When I was discharged from the U.S. Army in 1969, I decided to begin my career in corrections at the local prison. My buddy, Harold Clancy, from upstate New York, also returned to his home state and began his career with the Eastman Kodak Co. in Rochester.
Life was good back in those days.
“Clancy,” as I always called him, worked for more than 34 years at the Kodak plant. That same Kodak Co. has filed for Chapter 11 bankruptcy because of diminishing profits and the inability to keep up with other camera companies around the world.
As a camera buff of sorts, I enjoyed many years of using those Kodak cameras and film to take pictures. The cameras were relatively simple to use. Just press a button and the Kodak film always produced a quality picture.
I can remember using some of the Kodak products to take some pictures while I was in the Army and of some family memories that date back to the ’60s.
I’m always one of those guys who looks for that special “Kodak moment.” I usually have people pose, hold their positions with eyes open, mouths smiling and shut, and count to three as my picture clients get situated before I press the shutter. I always try to get the perfect picture for my album.
I still practice that routine today, even though when I’m counting to three many of those in the picture are talking, looking around and wondering why I am counting to get them set.
After review of the finished product, some of them still don’t seem to understand. I’ve seen too many pictures with missing heads, closed eyes and open mouths, which usually end up in the trash can.
I also like to take action shots when no one is looking, but I usually prefer a nice picture that captures a special moment in time.
I have even managed to take a few good pictures with the delayed settings on some of my cameras. Finding a place to land myself in the picture after hitting the 10-second delay can sometimes be acrobatic. One’s move to the actual picture site has to be timed exactly right before the timer snaps the scene.
One of my all-time favorite pictures was taken of the family at Christmas, when I dove into the front row under the tree just before the picture was snapped by the timer.
As I examined some of Kodak’s history, it is yet another example where a large company has not been able to keep pace with the manufacturing prowess of other global companies and with lost or stolen patents.
The Japanese have made huge strides in the manufacture and sale of digital cameras and related products, and created much fiscal distress for the Kodak manufacturers.
While Kodak had more than 60,000 employees in 1983, that number has been reduced by some 47,000 workers since 2003. Some 13 manufacturing plants and 130 processing labs have been closed.
Although today’s current payroll of about 7,000 is still working for Kodak, some 38,000 retirees are drawing pensions nationwide. About 22,000 of these employees, including my friend Clancy, are drawing their pensions and live near Rochester.
What the future holds in store for Clancy and each of those retirees is left for conjecture at this point.

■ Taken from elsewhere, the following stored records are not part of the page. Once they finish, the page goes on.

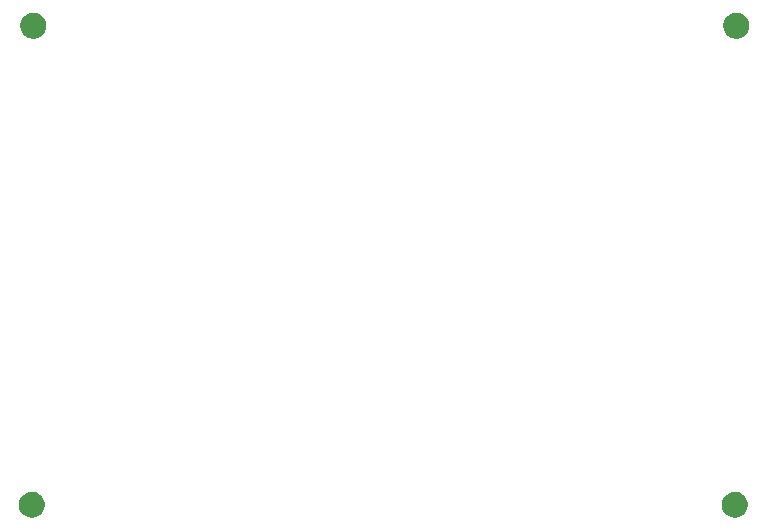
<source format=gts>
G04 #@! TF.GenerationSoftware,KiCad,Pcbnew,(5.1.4-0-10_14)*
G04 #@! TF.CreationDate,2019-11-24T20:31:42+09:00*
G04 #@! TF.ProjectId,palette1202-OB-back,70616c65-7474-4653-9132-30322d4f422d,rev?*
G04 #@! TF.SameCoordinates,Original*
G04 #@! TF.FileFunction,Soldermask,Top*
G04 #@! TF.FilePolarity,Negative*
%FSLAX46Y46*%
G04 Gerber Fmt 4.6, Leading zero omitted, Abs format (unit mm)*
G04 Created by KiCad (PCBNEW (5.1.4-0-10_14)) date 2019-11-24 20:31:42*
%MOMM*%
%LPD*%
G04 APERTURE LIST*
%ADD10C,0.100000*%
G04 APERTURE END LIST*
D10*
G36*
X163456795Y-110690356D02*
G01*
X163563150Y-110711511D01*
X163763520Y-110794507D01*
X163943844Y-110914995D01*
X164097205Y-111068356D01*
X164217693Y-111248680D01*
X164300689Y-111449051D01*
X164343000Y-111661760D01*
X164343000Y-111878640D01*
X164300689Y-112091349D01*
X164217693Y-112291720D01*
X164097205Y-112472044D01*
X163943844Y-112625405D01*
X163763520Y-112745893D01*
X163563150Y-112828889D01*
X163456794Y-112850045D01*
X163350440Y-112871200D01*
X163133560Y-112871200D01*
X163027206Y-112850045D01*
X162920850Y-112828889D01*
X162720480Y-112745893D01*
X162540156Y-112625405D01*
X162386795Y-112472044D01*
X162266307Y-112291720D01*
X162183311Y-112091349D01*
X162141000Y-111878640D01*
X162141000Y-111661760D01*
X162183311Y-111449051D01*
X162266307Y-111248680D01*
X162386795Y-111068356D01*
X162540156Y-110914995D01*
X162720480Y-110794507D01*
X162820666Y-110753009D01*
X162920850Y-110711511D01*
X163027205Y-110690356D01*
X163133560Y-110669200D01*
X163350440Y-110669200D01*
X163456795Y-110690356D01*
X163456795Y-110690356D01*
G37*
G36*
X103938195Y-110690356D02*
G01*
X104044550Y-110711511D01*
X104244920Y-110794507D01*
X104425244Y-110914995D01*
X104578605Y-111068356D01*
X104699093Y-111248680D01*
X104782089Y-111449051D01*
X104824400Y-111661760D01*
X104824400Y-111878640D01*
X104782089Y-112091349D01*
X104699093Y-112291720D01*
X104578605Y-112472044D01*
X104425244Y-112625405D01*
X104244920Y-112745893D01*
X104044550Y-112828889D01*
X103938194Y-112850045D01*
X103831840Y-112871200D01*
X103614960Y-112871200D01*
X103508606Y-112850045D01*
X103402250Y-112828889D01*
X103201880Y-112745893D01*
X103021556Y-112625405D01*
X102868195Y-112472044D01*
X102747707Y-112291720D01*
X102664711Y-112091349D01*
X102622400Y-111878640D01*
X102622400Y-111661760D01*
X102664711Y-111449051D01*
X102747707Y-111248680D01*
X102868195Y-111068356D01*
X103021556Y-110914995D01*
X103201880Y-110794507D01*
X103302066Y-110753009D01*
X103402250Y-110711511D01*
X103508605Y-110690356D01*
X103614960Y-110669200D01*
X103831840Y-110669200D01*
X103938195Y-110690356D01*
X103938195Y-110690356D01*
G37*
G36*
X163583794Y-70125755D02*
G01*
X163690150Y-70146911D01*
X163890520Y-70229907D01*
X164070844Y-70350395D01*
X164224205Y-70503756D01*
X164344693Y-70684080D01*
X164427689Y-70884451D01*
X164470000Y-71097160D01*
X164470000Y-71314040D01*
X164427689Y-71526749D01*
X164344693Y-71727120D01*
X164224205Y-71907444D01*
X164070844Y-72060805D01*
X163890520Y-72181293D01*
X163790334Y-72222791D01*
X163690150Y-72264289D01*
X163583795Y-72285444D01*
X163477440Y-72306600D01*
X163260560Y-72306600D01*
X163154205Y-72285444D01*
X163047850Y-72264289D01*
X162947666Y-72222791D01*
X162847480Y-72181293D01*
X162667156Y-72060805D01*
X162513795Y-71907444D01*
X162393307Y-71727120D01*
X162310311Y-71526749D01*
X162268000Y-71314040D01*
X162268000Y-71097160D01*
X162310311Y-70884451D01*
X162393307Y-70684080D01*
X162513795Y-70503756D01*
X162667156Y-70350395D01*
X162847480Y-70229907D01*
X163047850Y-70146911D01*
X163154206Y-70125755D01*
X163260560Y-70104600D01*
X163477440Y-70104600D01*
X163583794Y-70125755D01*
X163583794Y-70125755D01*
G37*
G36*
X104065194Y-70125755D02*
G01*
X104171550Y-70146911D01*
X104371920Y-70229907D01*
X104552244Y-70350395D01*
X104705605Y-70503756D01*
X104826093Y-70684080D01*
X104909089Y-70884451D01*
X104951400Y-71097160D01*
X104951400Y-71314040D01*
X104909089Y-71526749D01*
X104826093Y-71727120D01*
X104705605Y-71907444D01*
X104552244Y-72060805D01*
X104371920Y-72181293D01*
X104271734Y-72222791D01*
X104171550Y-72264289D01*
X104065195Y-72285444D01*
X103958840Y-72306600D01*
X103741960Y-72306600D01*
X103635605Y-72285444D01*
X103529250Y-72264289D01*
X103429066Y-72222791D01*
X103328880Y-72181293D01*
X103148556Y-72060805D01*
X102995195Y-71907444D01*
X102874707Y-71727120D01*
X102791711Y-71526749D01*
X102749400Y-71314040D01*
X102749400Y-71097160D01*
X102791711Y-70884451D01*
X102874707Y-70684080D01*
X102995195Y-70503756D01*
X103148556Y-70350395D01*
X103328880Y-70229907D01*
X103529250Y-70146911D01*
X103635606Y-70125755D01*
X103741960Y-70104600D01*
X103958840Y-70104600D01*
X104065194Y-70125755D01*
X104065194Y-70125755D01*
G37*
M02*

</source>
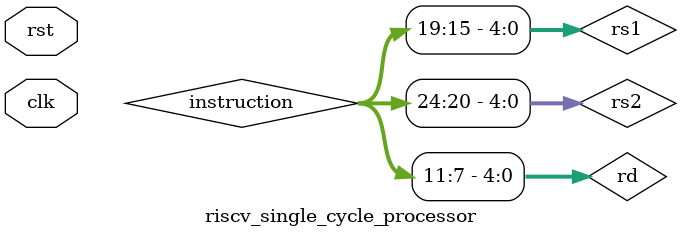
<source format=v>
module riscv_single_cycle_processor (
    input clk,
    input rst
);

    wire        RegWrite, MemRead, MemWrite, MemtoReg, ALUSrc, Branch, Jalr;
    wire [3:0]  ALUOp;

    wire [31:0] pc_current;
    wire [31:0] pc_next, pc_plus_4;
    wire [31:0] instruction;
    wire [31:0] imm_extended;
    wire [31:0] rs1_data, rs2_data;
    wire [31:0] alu_operand_b;
    wire [31:0] alu_result;
    wire        alu_zero_flag;
    wire        alu_sign_flag;
    wire        alu_carry_flag;
    wire        alu_overflow_flag;
    wire [31:0] mem_read_data;
    wire [31:0] write_back_data;
    wire [31:0] branch_target_addr;
    wire [31:0] jalr_target_addr;
    wire [1:0]  pc_sel;

    wire [4:0] rs1, rs2, rd;
    assign rs1 = instruction[19:15];
    assign rs2 = instruction[24:20];
    assign rd  = instruction[11:7];

    assign jalr_target_addr = (rs1_data + imm_extended) & ~32'b1;
    assign pc_sel = Jalr ? 2'b10 : (Branch & alu_zero_flag ? 2'b01 : 2'b00);

    // Program Counter Register
    pc_reg PC_REG (
        .clk(clk), 
        .rst(rst), 
        .pc_in(pc_next), 
        .pc_out(pc_current)
    );

    adder PC_ADDER (
        .operand_a(pc_current), 
        .operand_b(32'd4), 
        .result(pc_plus_4)
    );

    instruction_memory #( .MEM_DEPTH(256) ) IMEM (
        .address(pc_current), 
        .instruction(instruction)
    );

    control_unit CONTROL (
        .opcode(instruction[6:0]),
        .funct3(instruction[14:12]),
        .funct7(instruction[31:25]), 
        .RegWrite(RegWrite), .MemRead(MemRead), .MemWrite(MemWrite),
        .MemtoReg(MemtoReg), .ALUSrc(ALUSrc), .ALUOp(ALUOp),
        .Branch(Branch), .Jalr(Jalr)
    );

    register_file REGFILE (
        .clk(clk), .rst(rst),
        .reg_write_en(RegWrite),
        .read_addr1(rs1),
        .read_addr2(rs2), 
        .write_addr(rd),  
        .write_data(write_back_data),
        .read_data1(rs1_data),
        .read_data2(rs2_data)
    );

    immediate_generator IMM_GEN (
        .instruction(instruction),
        .imm_extended(imm_extended)
    );

    mux2to1 #(32) ALU_SRC_MUX (
        .select(ALUSrc),
        .in0(rs2_data),
        .in1(imm_extended),
        .out(alu_operand_b)
    );

    alu ALU_UNIT (
        .operand_a(rs1_data),
        .operand_b(alu_operand_b),
        .alu_op(ALUOp),
        .result(alu_result),
        .zero_flag(alu_zero_flag),
        .sign_flag(alu_sign_flag),
        .carry_flag(alu_carry_flag),
        .overflow_flag(alu_overflow_flag)
    );

    data_memory #( .DATA_MEM_DEPTH(256) ) DMEM (
        .clk(clk),
        .mem_read_en(MemRead),
        .mem_write_en(MemWrite),
        .address(alu_result), 
        .write_data(rs2_data), 
        .read_data(mem_read_data)
    );

    mux2to1 #(32) WB_MUX (
        .select(MemtoReg),
        .in0(alu_result),
        .in1(mem_read_data),
        .out(write_back_data)
    );

    adder BRANCH_ADDER (
        .operand_a(pc_current),
        .operand_b(imm_extended), 
        .result(branch_target_addr)
    );

    mux3to1 #(32) PC_FINAL_MUX (
        .sel(pc_sel),
        .in0(pc_plus_4),
        .in1(branch_target_addr),
        .in2(jalr_target_addr),
        .out(pc_next)
    );

endmodule


</source>
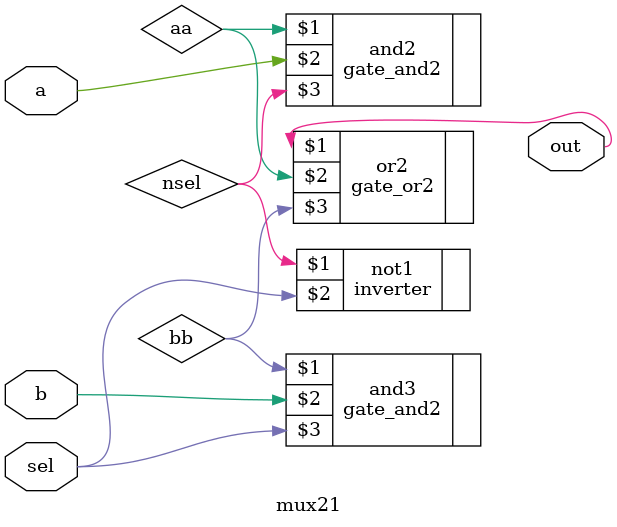
<source format=v>
`include "gate_and.v" 
`include "gate_or2.v"  
`include "inverter.v"
module mux21(
    input a, b,
    input sel,
    output out
);
    wire nsel;
    wire aa, bb;

    inverter not1 (nsel, sel);

    gate_and2 and2 (aa, a, nsel);
    gate_and2 and3 (bb, b, sel);

    gate_or2 or2 (out, aa, bb);
endmodule


</source>
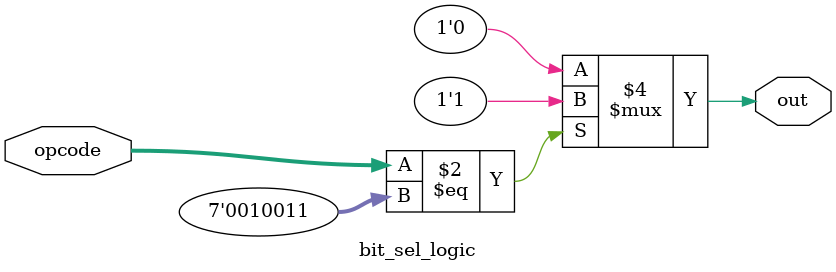
<source format=v>
module bit_sel_logic (
  input [6:0] opcode,
  output reg out
);

always @ (opcode) begin
  if (opcode == 7'b0010011) begin
    out = 1;
  end else
    out = 0;
end
endmodule
    

</source>
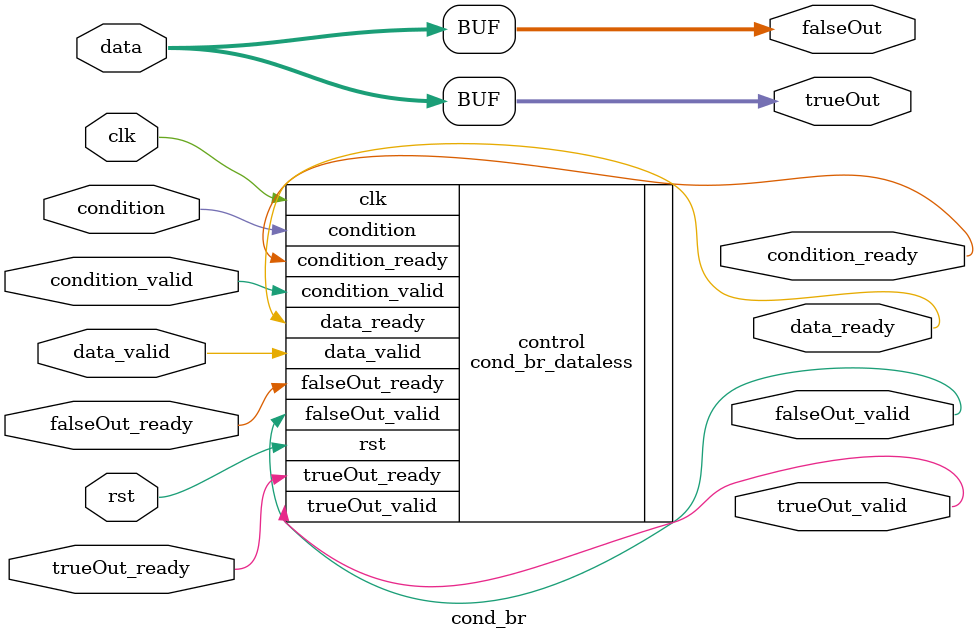
<source format=v>
`timescale 1ns/1ps
module cond_br #(
	parameter DATA_TYPE = 32 // Default set to 32 bits
)(
	input clk,
	input rst,
  // Data Input Channel
	input [DATA_TYPE - 1 : 0] data,				
	input data_valid,
  output data_ready,
  // Condition Input Channel
	input condition,		
	input condition_valid,
  output condition_ready,
  // True Output Channel
  output [DATA_TYPE - 1 : 0] trueOut,
  output trueOut_valid,
	input trueOut_ready,
  // False Output Channel
  output [DATA_TYPE - 1 : 0] falseOut,
  output falseOut_valid,
	input falseOut_ready
);
	cond_br_dataless control (
		.clk			       (clk			       ),
		.rst			       (rst	    	     ),
		.data_valid		   (data_valid	   ),
    .data_ready		   (data_ready	   ),
		.condition		   (condition		   ),
		.condition_valid (condition_valid),
    .condition_ready (condition_ready),
    .trueOut_valid	 (trueOut_valid	 ),
		.trueOut_ready	 (trueOut_ready	 ),
		.falseOut_valid	 (falseOut_valid ),
		.falseOut_ready	 (falseOut_ready )
	);

	assign trueOut = data;
	assign falseOut = data;

endmodule

</source>
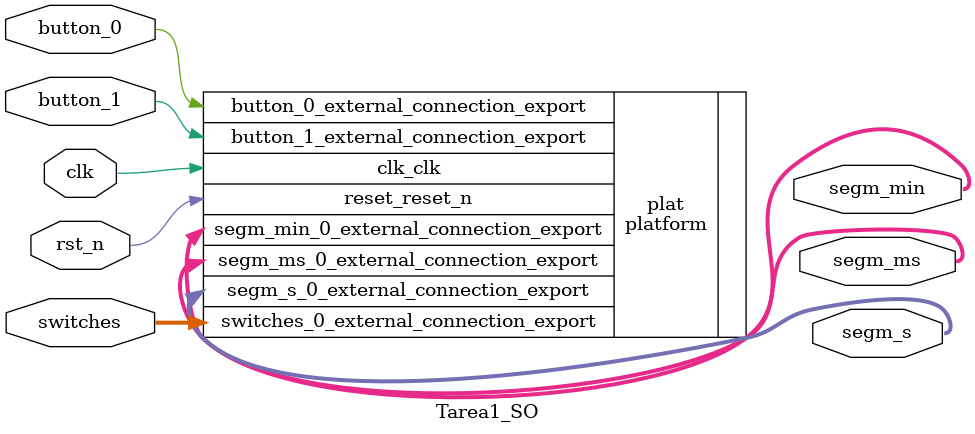
<source format=sv>
module Tarea1_SO (
		input  logic        clk,
		input  logic 		  button_0,
		input  logic 		  button_1,		
		input  logic        rst_n,                            
		input  logic [1:0]  switches,		
		output logic [13:0] segm_min, 
		output logic [13:0] segm_ms,  
		output logic [13:0] segm_s   
);

	platform plat (
		.button_0_external_connection_export(button_0),
		.button_1_external_connection_export(button_1)	,	
		.clk_clk(clk),                               
		.reset_reset_n(rst_n),                        
		.segm_min_0_external_connection_export(segm_min), 
		.segm_ms_0_external_connection_export(segm_ms),  
		.segm_s_0_external_connection_export(segm_s),   
		.switches_0_external_connection_export(switches)
	);

	
endmodule 
</source>
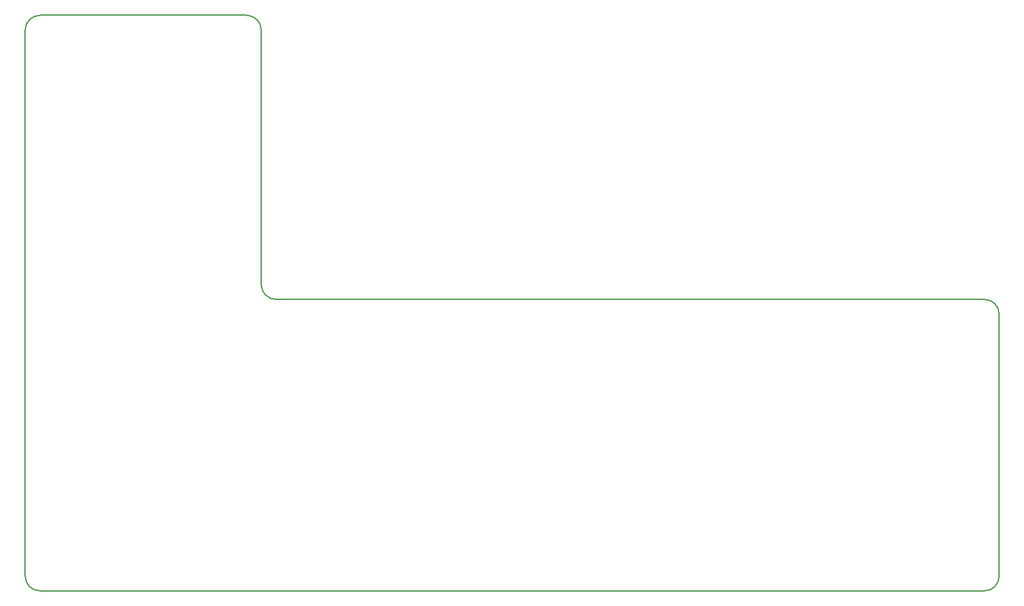
<source format=gbr>
%TF.GenerationSoftware,KiCad,Pcbnew,(6.0.4)*%
%TF.CreationDate,2022-10-14T21:38:42-05:00*%
%TF.ProjectId,Calculator_PCB _V2,43616c63-756c-4617-946f-725f50434220,rev?*%
%TF.SameCoordinates,Original*%
%TF.FileFunction,Profile,NP*%
%FSLAX46Y46*%
G04 Gerber Fmt 4.6, Leading zero omitted, Abs format (unit mm)*
G04 Created by KiCad (PCBNEW (6.0.4)) date 2022-10-14 21:38:42*
%MOMM*%
%LPD*%
G01*
G04 APERTURE LIST*
%TA.AperFunction,Profile*%
%ADD10C,0.200000*%
%TD*%
G04 APERTURE END LIST*
D10*
X79650000Y-142210000D02*
X207650000Y-142210000D01*
X207650000Y-142210000D02*
G75*
G03*
X209650000Y-140210000I0J2000000D01*
G01*
X109650000Y-100710000D02*
G75*
G03*
X111650000Y-102710000I2000100J100D01*
G01*
X109650000Y-100710000D02*
X109650000Y-98210000D01*
X109650000Y-66210000D02*
G75*
G03*
X107650000Y-64210000I-1999900J100D01*
G01*
X79650000Y-64210000D02*
G75*
G03*
X77650000Y-66210000I0J-2000000D01*
G01*
X111650000Y-102710000D02*
X207650000Y-102710000D01*
X77650000Y-140210000D02*
X77650000Y-66210000D01*
X209650000Y-104710000D02*
G75*
G03*
X207650000Y-102710000I-1999900J100D01*
G01*
X77650000Y-140210000D02*
G75*
G03*
X79650000Y-142210000I2000100J100D01*
G01*
X209650000Y-108210000D02*
X209650000Y-140210000D01*
X209650000Y-106210000D02*
X209650000Y-104710000D01*
X109650000Y-66210000D02*
X109650000Y-98210000D01*
X79650000Y-64210000D02*
X107650000Y-64210000D01*
X209650000Y-106210000D02*
X209650000Y-108210000D01*
M02*

</source>
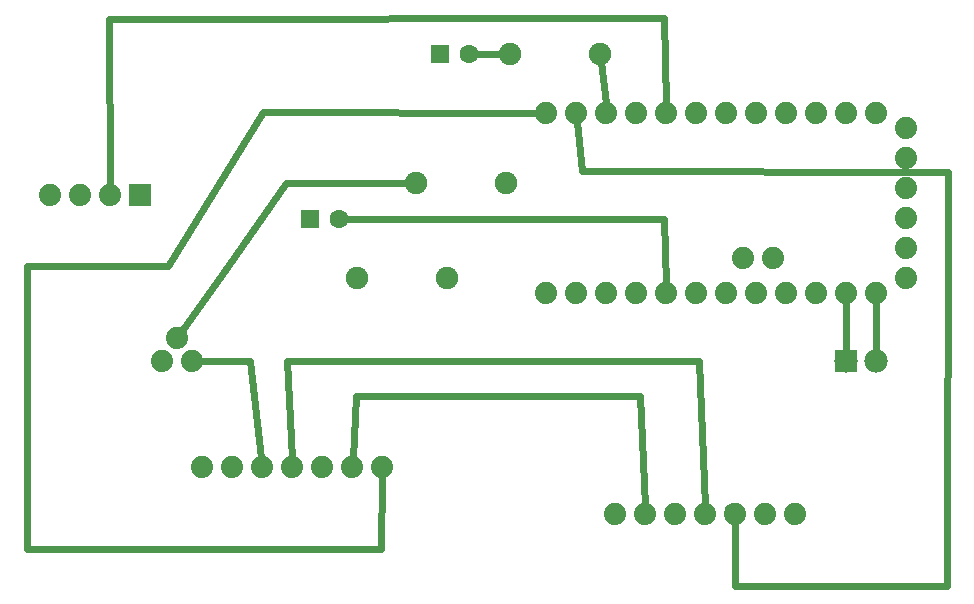
<source format=gtl>
G04 MADE WITH FRITZING*
G04 WWW.FRITZING.ORG*
G04 DOUBLE SIDED*
G04 HOLES PLATED*
G04 CONTOUR ON CENTER OF CONTOUR VECTOR*
%ASAXBY*%
%FSLAX23Y23*%
%MOIN*%
%OFA0B0*%
%SFA1.0B1.0*%
%ADD10C,0.078000*%
%ADD11C,0.074000*%
%ADD12C,0.075000*%
%ADD13C,0.062992*%
%ADD14R,0.078000X0.078000*%
%ADD15R,0.074000X0.074000*%
%ADD16R,0.062992X0.062992*%
%ADD17C,0.024000*%
%LNCOPPER1*%
G90*
G70*
G54D10*
X2858Y1519D03*
X2958Y1519D03*
G54D11*
X2686Y1007D03*
X2586Y1007D03*
X2486Y1007D03*
X2386Y1007D03*
X2286Y1007D03*
X2186Y1007D03*
X2086Y1007D03*
X502Y2070D03*
X402Y2070D03*
X302Y2070D03*
X202Y2070D03*
X711Y1165D03*
X811Y1165D03*
X911Y1165D03*
X1011Y1165D03*
X1111Y1165D03*
X1211Y1165D03*
X1311Y1165D03*
G54D12*
X1723Y2110D03*
X1423Y2110D03*
X1526Y1795D03*
X1226Y1795D03*
X2038Y2543D03*
X1738Y2543D03*
G54D11*
X575Y1519D03*
X625Y1594D03*
X675Y1519D03*
X575Y1519D03*
X625Y1594D03*
X675Y1519D03*
G54D13*
X1502Y2543D03*
X1600Y2543D03*
X1069Y1992D03*
X1167Y1992D03*
G54D11*
X3058Y1796D03*
X3058Y1896D03*
X3058Y1996D03*
X3058Y2096D03*
X3058Y2196D03*
X3058Y2296D03*
X2958Y1746D03*
X2858Y1746D03*
X2758Y1746D03*
X2658Y1746D03*
X2558Y1746D03*
X2613Y1861D03*
X2513Y1861D03*
X2458Y1746D03*
X2358Y1746D03*
X2258Y1746D03*
X2158Y1746D03*
X2058Y1746D03*
X1958Y1746D03*
X1858Y1746D03*
X1858Y2346D03*
X1958Y2346D03*
X2058Y2346D03*
X2158Y2346D03*
X2258Y2346D03*
X2358Y2346D03*
X2458Y2346D03*
X2558Y2346D03*
X2658Y2346D03*
X2758Y2346D03*
X2858Y2346D03*
X2958Y2346D03*
G54D14*
X2858Y1519D03*
G54D15*
X502Y2070D03*
G54D16*
X1502Y2543D03*
X1069Y1992D03*
G54D17*
X2858Y1715D02*
X2858Y1549D01*
D02*
X2958Y1715D02*
X2958Y1549D01*
D02*
X2488Y768D02*
X2485Y1008D01*
D02*
X3194Y768D02*
X2488Y768D01*
D02*
X2485Y1008D02*
X2464Y1029D01*
D02*
X3196Y2148D02*
X3194Y768D01*
D02*
X1975Y2150D02*
X3196Y2148D01*
D02*
X1961Y2315D02*
X1975Y2150D01*
D02*
X1502Y1401D02*
X1818Y1401D01*
D02*
X1818Y1401D02*
X2171Y1401D01*
D02*
X1855Y1517D02*
X2366Y1517D01*
D02*
X1459Y1517D02*
X1855Y1517D01*
D02*
X595Y1834D02*
X913Y2348D01*
D02*
X913Y2348D02*
X1827Y2346D01*
D02*
X2366Y1517D02*
X2385Y1039D01*
D02*
X992Y1518D02*
X1459Y1517D01*
D02*
X1009Y1196D02*
X992Y1518D01*
D02*
X1307Y890D02*
X126Y890D01*
D02*
X126Y890D02*
X126Y1834D01*
D02*
X126Y1834D02*
X595Y1834D01*
D02*
X1311Y1134D02*
X1307Y890D01*
D02*
X2171Y1401D02*
X2185Y1039D01*
D02*
X1224Y1400D02*
X1502Y1401D01*
D02*
X1213Y1196D02*
X1224Y1400D01*
D02*
X989Y2112D02*
X795Y1834D01*
D02*
X2250Y2661D02*
X400Y2659D01*
D02*
X795Y1834D02*
X641Y1616D01*
D02*
X1394Y2110D02*
X989Y2112D01*
D02*
X2251Y1992D02*
X1194Y1992D01*
D02*
X2257Y1777D02*
X2251Y1992D01*
D02*
X869Y1517D02*
X702Y1519D01*
D02*
X907Y1196D02*
X869Y1517D01*
D02*
X1627Y2543D02*
X1709Y2543D01*
D02*
X2041Y2514D02*
X2055Y2377D01*
D02*
X400Y2659D02*
X402Y2102D01*
D02*
X2257Y2377D02*
X2250Y2661D01*
G04 End of Copper1*
M02*
</source>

Whether the pensioner’s health benefits will be curtailed or future monthly dollar distributions will be reduced is anyone’s guess.
It is yet another example of how things can go so very well for a long time and then change in the “blink” of an eye.
Too many companies seem to be going the same way as Kodak as other global markets compete and those products are embraced by the consumer.
Those “Kodak moments and memories” were, indeed, something very, very special.
Lloyd “Pete” Waters is a Sharpsburg resident who writes columns for The Herald-Mail.